Peter SUTHERLAND
Représentant spécial de l’ONU
pour les migrations et le développement
Les pays européens ne prennent pas leur part de responsabilité dans la crise migratoire actuelle et ont laissé des pays comme la Turquie ou l’Italie seuls face à cet enjeu, uniquement en raison de leur proximité géographique. Or, il est impossible de continuer à ignorer l’enjeu migratoire.
Lors du dernier Sommet européen, la chancelière allemande a reconnu que la question des migrations était l’enjeu majeur auquel l’Europe devait faire face. Angela Merkel a même été plus loin en qualifiant de « cassée » la politique européenne de l’asile et des migrations. De fait, les réponses données face aux pertes de vies humaines en Méditerranée sont inexistantes, et l’absence de solidarité qui s’est fait jour au Conseil européen du mois de juin est criante.
D’où provient une telle crise ? De l’absence, au niveau national, de tout leadership politique. Les hommes politiques des pays européens ont peur de dire que les migrants sont porteurs de bénéfices, car c’est là aller à l’encontre de leurs opinions publiques. Or, en éludant cette question, les leaders nationaux ont laissé le champ libre aux extrémistes qui, de leur, ne cessent d’exagérer les problèmes et les défis posés par les migrants. Et pourtant, le plus souvent, les migrants sont un fait positif : ils sont moins victimes de chômage que les populations des pays qui les accueillent et ils créent plus d’emplois qu’ils n’en prennent. Bien qu’étant indéniables, ces faits ne sont jamais mis en valeur, ce qui altère grandement la perception actuelle des migrants. Selon un récent sondage, 67% des Français, 53% des Allemands et 57% des Italiens sont en faveur de la réintroduction de contrôles aux frontières…
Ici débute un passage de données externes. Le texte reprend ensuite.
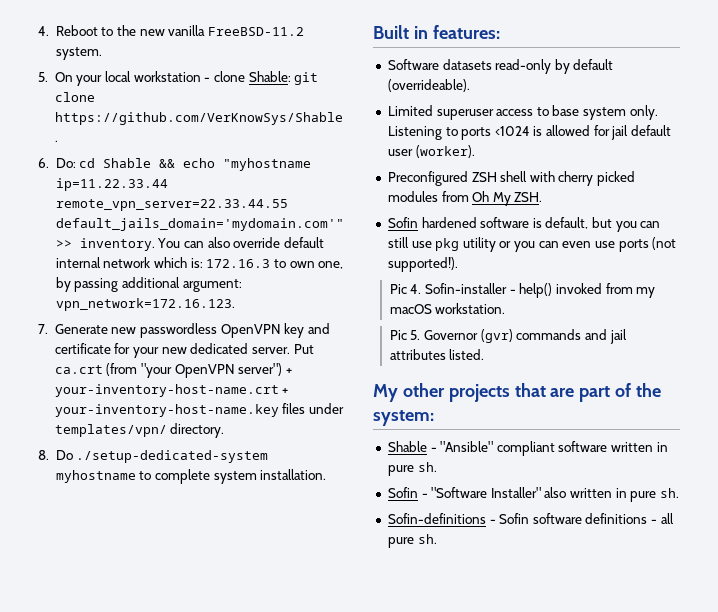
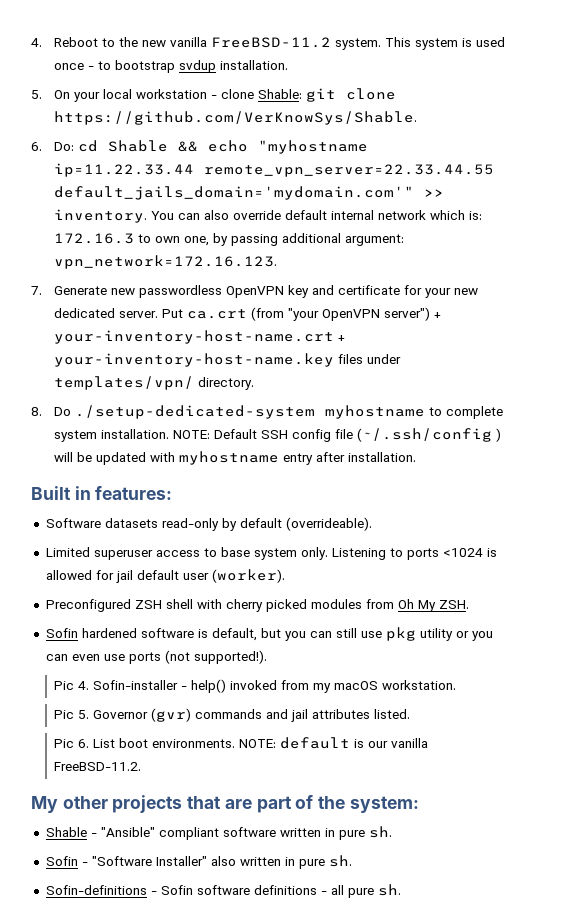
(102, 53) none -> [385,37,506,50] [54,60,289,73] This system is used once - to bootstrap svdup installation.
(327, 474) none -> [173,428,502,442] [54,451,417,465] NOTE: Default SSH config file (~/.ssh/config ) will be updated with myhostname entry after installation.
(485, 354) none -> [54,737,429,749] [54,762,142,771] // Pic 6. List boot environments. NOTE: default is our vanilla FreeBSD-11.2.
Comment sortir de cette impasse ? Il convient tout d’abord de redéfinir la distinction qui demeure encore bien trop floue entre demandeurs d’asile et migrants économiques. La majorité des demandeurs d’asile dépensent bien plus d’argent pour leur traversée à bord d’embarcations de fortune que le coût d’un vol en première classe de New Dehli jusqu’à un aéroport européen. C’est dire leur désespoir… Et je m’interroge, pourquoi ces migrants ne pourraient- ils pas être enregistrés au Caire, ou à Khartoum ? Pourquoi ? Parce que les pays européens ne prennent pas leur responsabilité en acceptant d’accueillir une partie des réfugiés. Il semble bien que l’Union européenne attende que des pays comme la Turquie ou l’Italie se chargent cette question, et ce uniquement en raison de leur proximité géographique. La Turquie fait bien plus pour les réfugiés syriens que l’Union européenne. Après l’invasion soviétique à Budapest, à l’automne 1956, l’Europe avait pourtant accueilli 100 000 Hongrois. Aujourd’hui, moins de soixante ans plus tard, alors qu’elle est confrontée à ses frontières à la question des migrants, la Hongrie choisit de construire un mur afin de bloquer leur passage…
Il est dommage que l’Europe soit incapable de prendre en compte les enjeux démographiques liés au vieillissement indéniable de sa population. Car nous avons beaucoup plus besoin de migrants que nous ne sommes prêts à le reconnaître. Il faudrait établir des partenariats fondés sur des principes d’égalité avec l’Afrique et les pays de la Méditerranée. Certes, nous pourrions appeler de nos voeux une plus grande mobilité au sein même du continent africain et une meilleure gouvernance. Mais ce n’est pas suffisant. Il nous faut aussi mettre en place une nouvelle politique européenne en Méditerranée. Alors que nous jetons souvent un regard empreint de supériorité de l’autre côté de l’Atlantique, nous devrions avoir à l’esprit le système bien plus généreux et efficace mis en place aux États-Unis en faveur des demandeurs d’asile. Et nous en inspirer.
L’Europe est au pied du mur. Elle a besoin d’innover afin de mieux protéger les réfugiés et les migrants forcés, notamment tous ceux qui ne sont pas spécifiquement mentionnés dans les textes de la Convention de 1951 relative au statut des réfugiés. Nous ne pouvons continuer à ignorer l’enjeu migratoire.
La Turquie, qui compte 74 millions d’habitants, a accueilli, depuis 2011, 2 millions de réfugiés syriens alors que l’Europe, dont la population s’élève à plus de 500millions d’habitants, en a accueilli à peine 150 000. Il est nécessaire de mettre en place un partage plus équitable des responsabilités. Et il faut le faire vite. Nous avons besoin d’une politique européenne globale. Nous avons face à nous des hommes, des femmes, des enfants : des êtres humains. C’est là tout l’enjeu de la mondialisation.